It is fashionable in our culture that enjoys debunking the accomplishments of traditional heroes to dismiss George Washington’s military successes during the American War for Independence. Washington’s “genius,” we are instructed, was sheer luck, more the result of bungling and fatigue on the part of the American commander’s British adversaries than anything else.
Not so, counters Dave Palmer, military historian and former superintendent of the U.S. Military Academy. In his closely researched study “George Washington’s Military Genius” - a revision of a work originally published in 1975 - he demonstrates that Washington was a far shrewder military strategist and tactician than many historians have perceived. The author does not use the term “military genius” lightly.
Beginning with a brief definition of terminology, Mr. Palmer demonstrates concisely but with thoroughness the crux of his argument: that Washington effectively used the forces at his command in relation to the size and condition of the British armies that opposed him, exercising both the aggression and sly caution of a fox.
He identifies four phases of the American Revolution and reveals how Washington strategized according to the demands of each. In the earliest phase of the war, beginning in 1775 when the British force in America was relatively small, the Minute Men and the Continental Army could afford to be remarkably bold - and enjoyed great success as a result. During this phase, the author notes, “Victory was everything, defeat of little consequence because the rebels had so little to lose. Washington attacked at every turn, taking the strategic offensive to the full extent of his limited powers.”
In the second phase, when the British entered the war in large numbers, Washington needed to pick his battles carefully in order to avoid the complete destruction of his army, and his plans always had orderly retreat as a key element. Facing overwhelming odds, with “victory all but impossible and defeat a distinct likelihood, not losing became the foremost goal of the Continental Army,” writes Mr. Palmer.
In the third phase, joined by French allies (with its formidable fleet of warships) and with the odds now evened, the Americans could afford to act with aggressive resolve. During this period, as Mr. Palmer says, Washington “strove mightily to coordinate allied arms in ‘one great vigorous effort.’ His strategic offensive, though greatly prolonged because of problems inherent in cooperating with a foreign fleet operating from a base thousands of miles away, resulted finally in victory at Yorktown” in 1781.

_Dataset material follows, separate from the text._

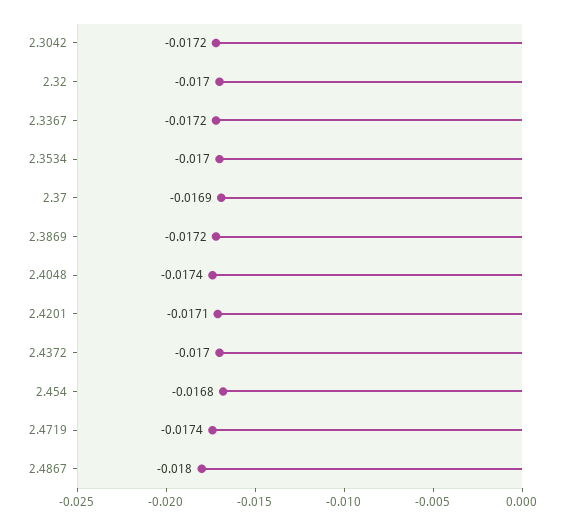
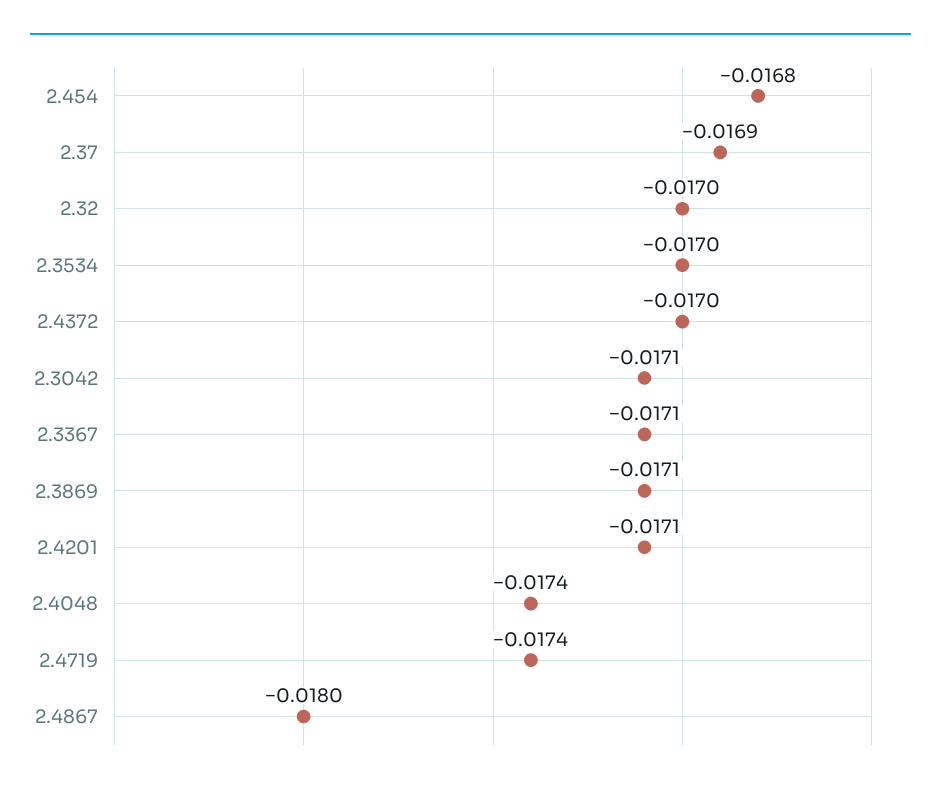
2.3042: -0.0172 -> -0.0171
2.3367: -0.0172 -> -0.0171
2.3869: -0.0172 -> -0.0171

And in the fourth, with Cornwallis’ army defeated but a large, unfought British force still in the field to the north of Virginia and the possibility of America acquiring more territory from the mother country through prudent negotiation, Washington exercised calm, firm control over his own army during the peace talks that ended the war officially in 1783, sealing American independence. During this, the most delicate phase of the struggle, “Washington’s strategic stance remained an offensive one, but with the important if subtle difference that once again avoiding defeat was more important than winning a victory. Patriots had achieved much - and consequently had much to lose. They wanted more, of course, but not at the expense of ground already gained.”
“Unless one recognizes that the War of Independence wore four faces,” writes Mr. Palmer, “it is all but impossible to comprehend the genius of General Washington. In the first period, which called for audacity, he was audacious; when the second required caution, he turned cautious; as decisive victory became feasible, he thirsted for a decision; when circumstances after Yorktown required steadfastness, he became the nation’s solid anchor.” In the best sense of the word, Washington was an opportunist - a trait he shared with all the truly great generals in world history. As Mr. Palmer rightly states, through his shrewd, intuitive knowledge of employing the right strategy to face changing circumstances, Washington “outgeneraled all his opponents.”
“George Washington’s Military Genius” is filled with eye-opening knowledge of the nature of 18th-century warfare, in which armies fought in tightly massed ranks to concentrate the deadliness of their fire, muskets not being a marksman’s weapon by any means. In addition, he rightly argues that the American Revolution was one of the last of the Western world’s true “limited wars,” with armies making war on each other and leaving the civilian population alone, by and large. (The concept of unlimited war came to prominence during the American Civil War, which during its final years especially included the destruction of crops and personal property as a means of breaking the enemy’s will and destroying his material wherewithal to wage war.)
Working with the men and materiel at his command, Washington became “this nation’s preeminent strategist,” Mr. Palmer concludes, “Had he lacked any strategic ability but somehow muddled through to victory, as some claim he did, his other qualities and accomplishments would still have marked him as a great historical figure. Nevertheless, to understand him more fully, one cannot avoid studying Washington the general, which is to say, Washington the strategist.” In “George Washington’s Military Genius,” Mr. Palmer has answered the call, providing a clear, well-researched study of those martial aspects that made Washington “first in war.”
James E. Person Jr. is the author of “Russell Kirk: A Critical Biography of a Conservative Mind” (Madison Books, 1999).